Research has proven, Love says, that visual skills and independent mobility go hand in hand.
“If kids don’t have access to navigating their environments and connecting the visual information with safety and mobility, those skills just won’t develop,” she says. “If you get these kids who’ve been in [dependent mobility] chairs for years and then you put them in a power chair and you see they’re not safe, they’re running into walls, it’s not necessarily because they don’t have the potential to be safe. They just haven’t had the chance to explore their environment and learn: ‘Hey, this is what a wall does, this is what a step does, this is how I turn and navigate through a doorway.’”
The same can apply to stroke patients striving to regain function. “We’ve put a lot of our stroke clients into these low, hemi-height chairs, but it’s not functional,” Love says. “They can’t go over high-pile carpet, they can’t get over thresholds, and a lot of times it’s so exhausting that their [spouses] just push them around wherever they go. And [the patients] don’t actually need to use their visual systems. You’ve got these clients with field cuts that are continually running into walls. With some very specific training you can see improvement even with individuals following stroke with visual impairment. The research is showing that.”
The take-away seems to be that vision impairment should not prevent a client from having the opportunity to be independently mobile. With proper help and training — such as from an Orientation & Mobility specialist (see sidebar), even a client with significant vision limitations might learn to be an independent wheelchair user.
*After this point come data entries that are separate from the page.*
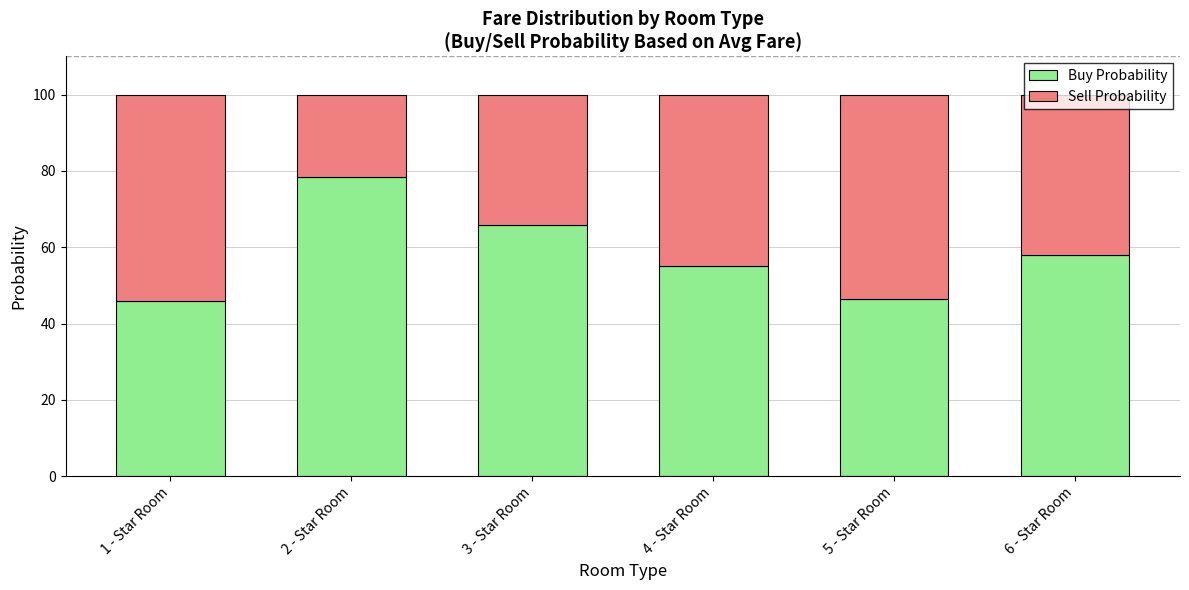

What is the total value across all series at 1 - Star Room?

100.0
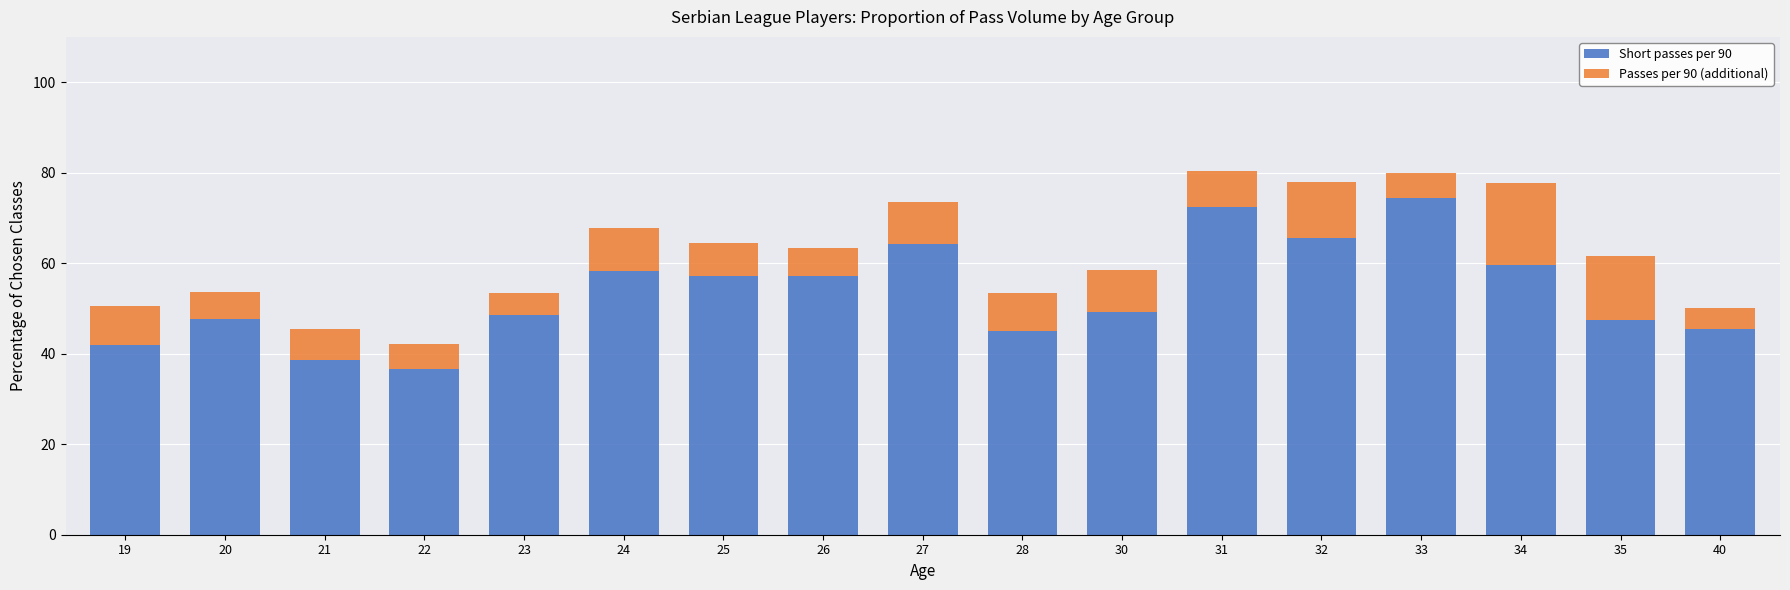

The Short passes per 90 series shows 57.1 at 25. True or false?

True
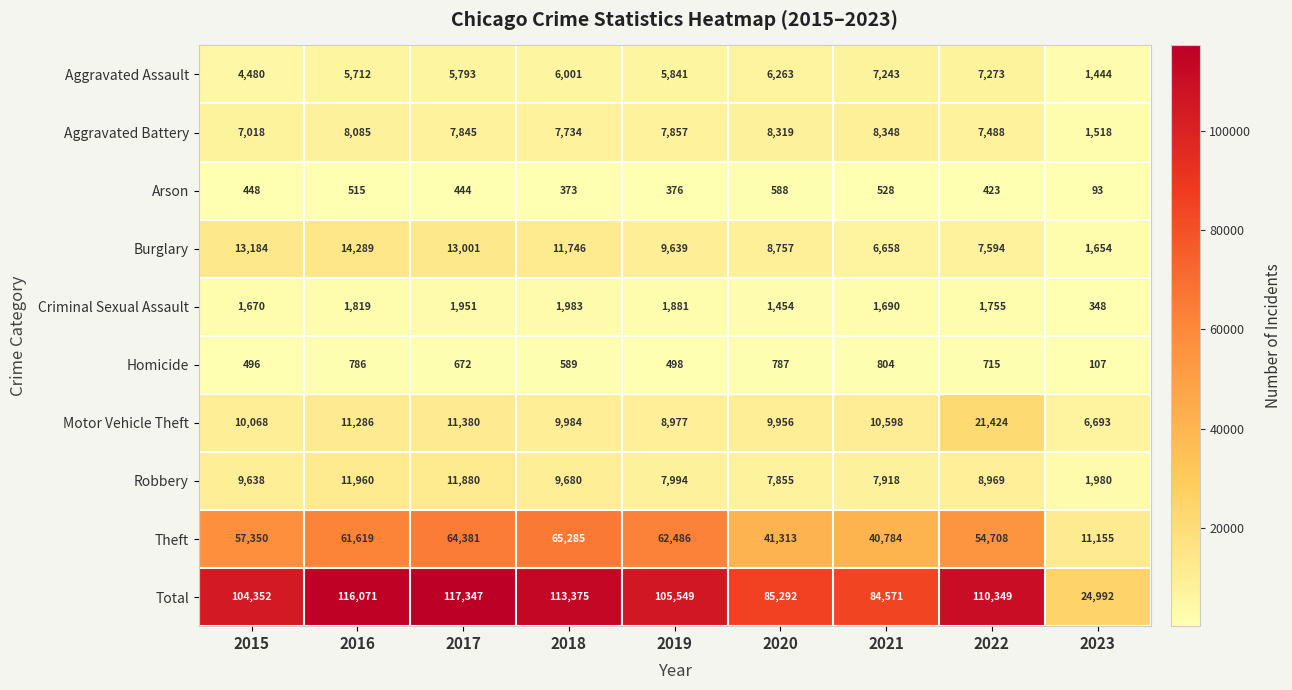

What is the average value of the Robbery series?

8653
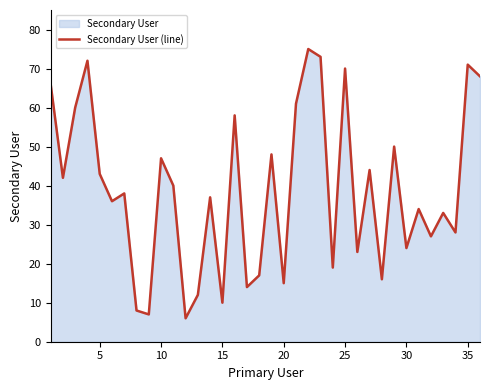

What is the maximum value shown in the chart?

75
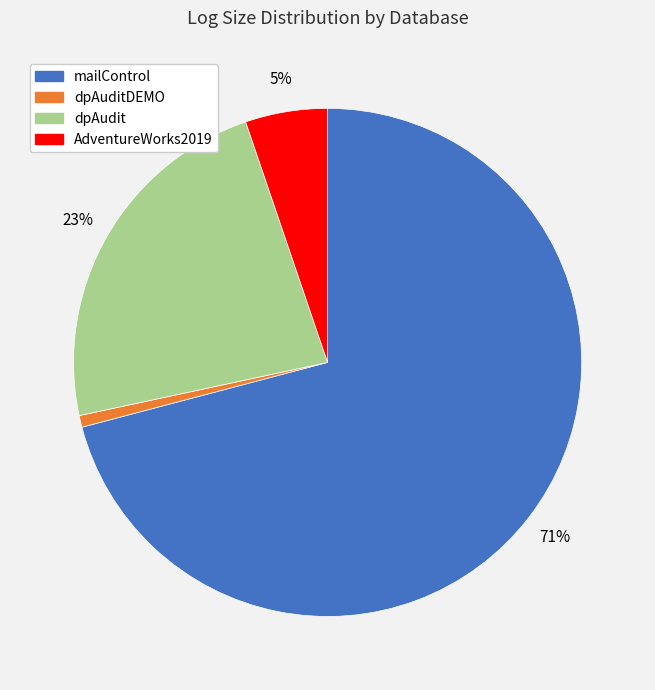

To the nearest percent, what is the average slice percentage?

25%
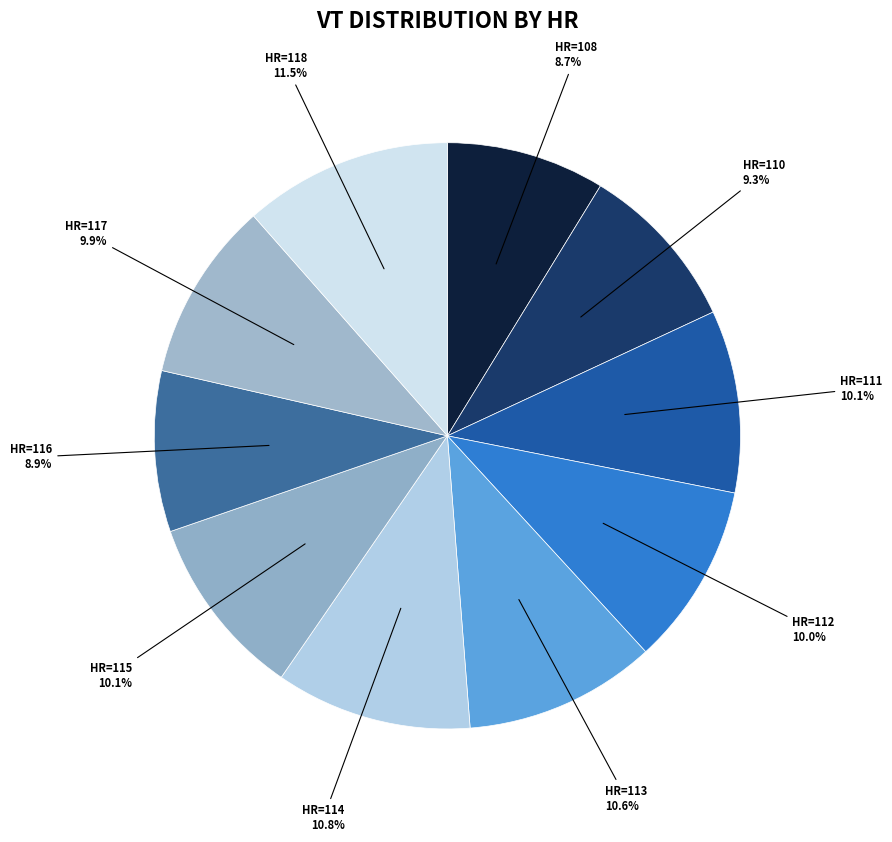

Which category has the biggest portion of the pie?

118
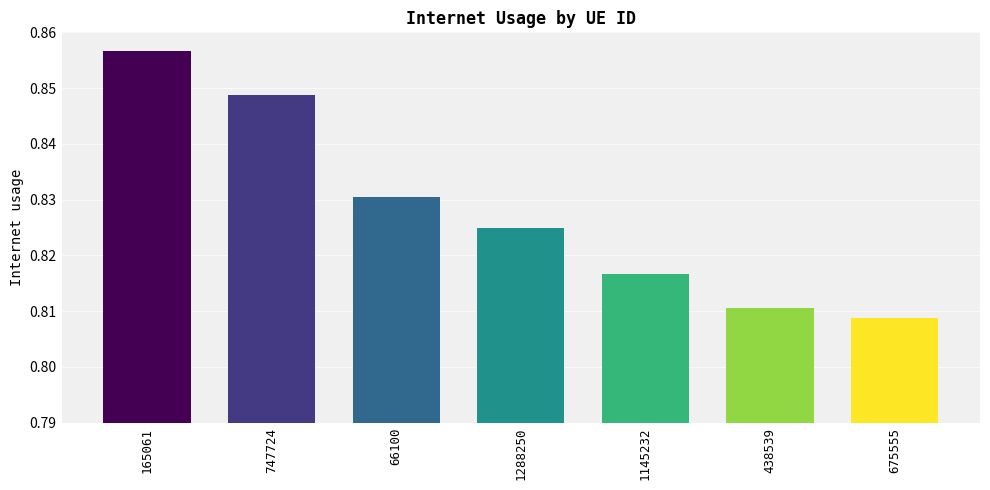

How many series are shown in this chart?

1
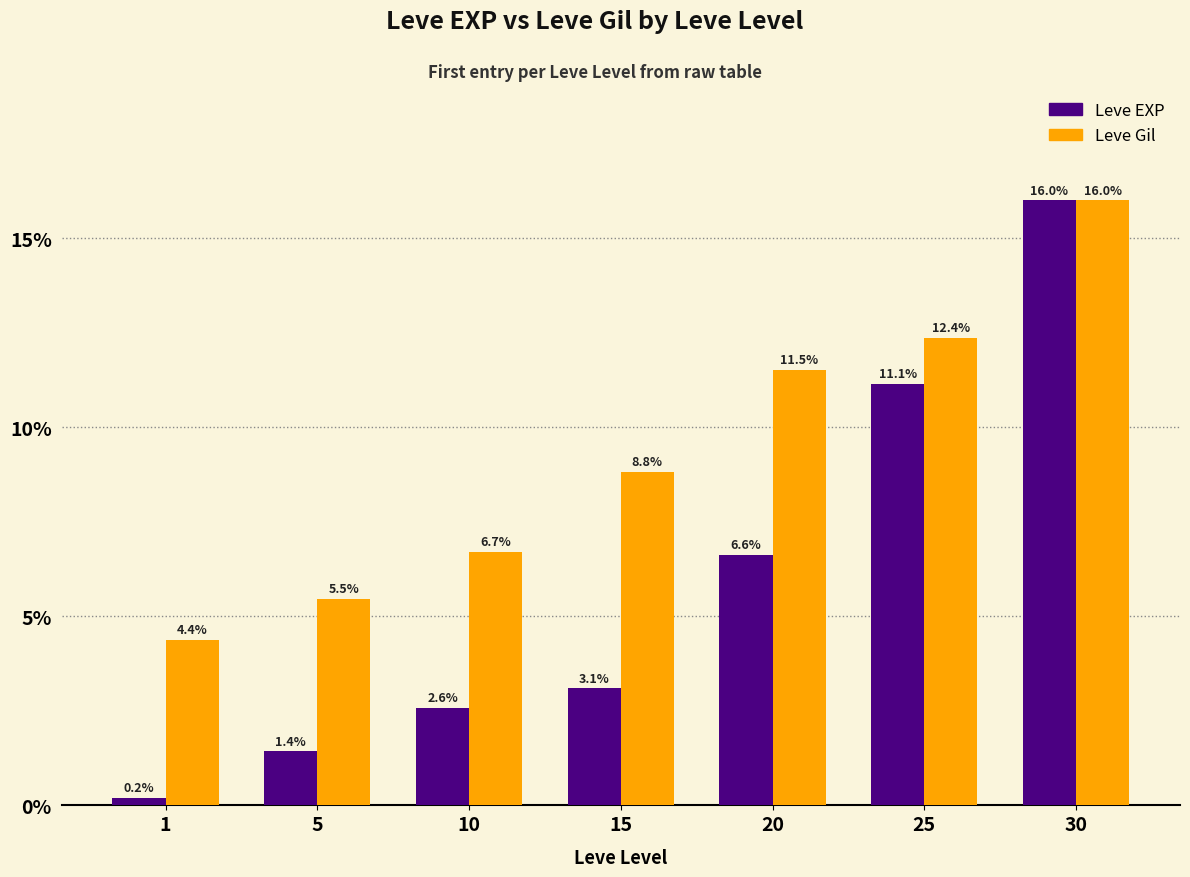

At which label is Leve Gil closest to 10?

15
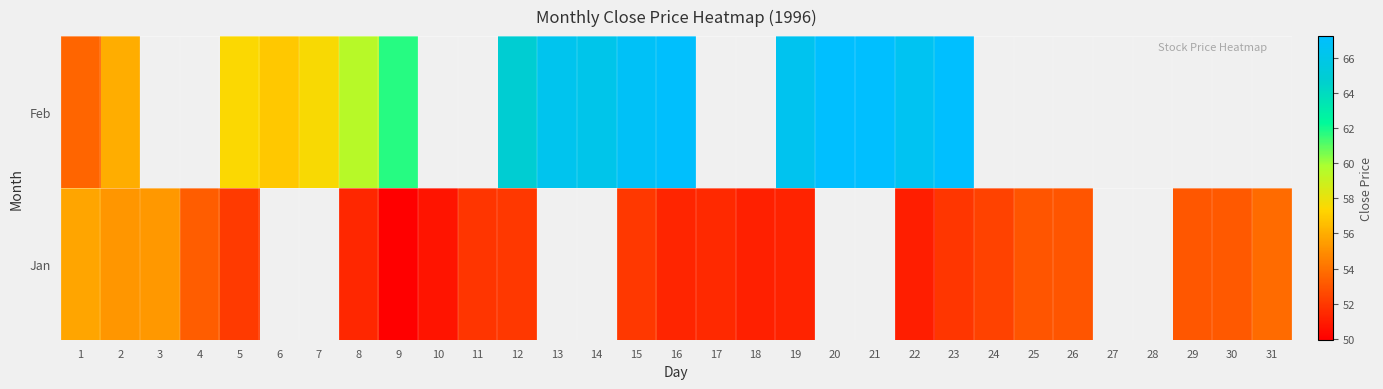

At how many categories does at least one series exceed 66?

9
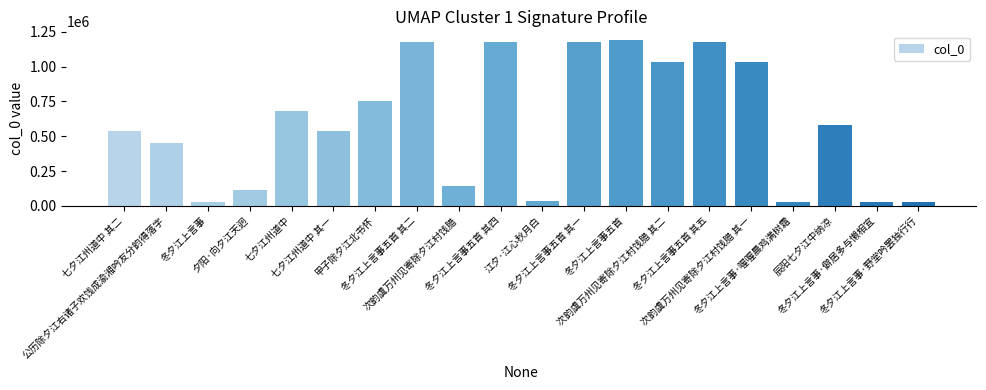

At which label is the value closest to 612397?

辰阳七夕江中纳凉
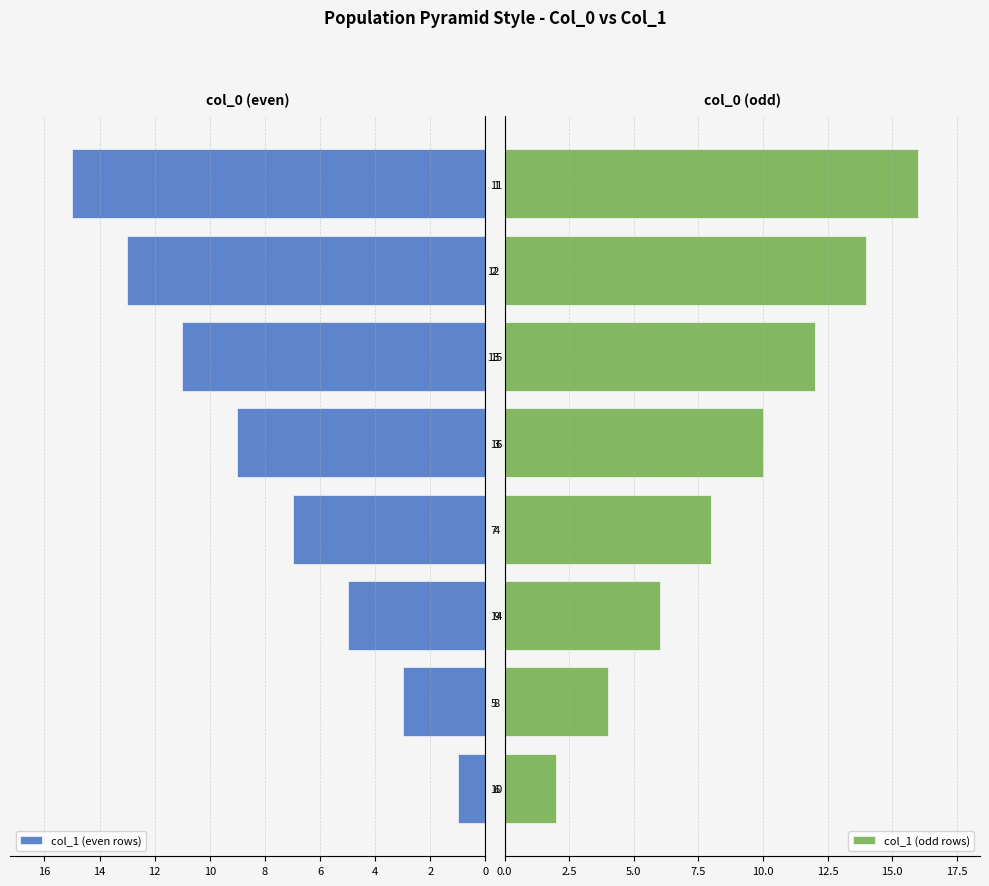

What are all the series names shown in the legend?

col_1 (even rows), col_1 (odd rows)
Kiger recalls an assistive technology supplier telling her about one of the first clients he ever worked with: a man who needed his power chair adjusted, and just happened to be blind.
“He was asking [the client], ‘Can you see this color on the LED screen?’ The man said no; he was completely blind. The supplier said his knee-jerk reaction was Oh my gosh, you’re driving a power chair?
“But the client drove the chair better than anyone he’s ever seen in his life.”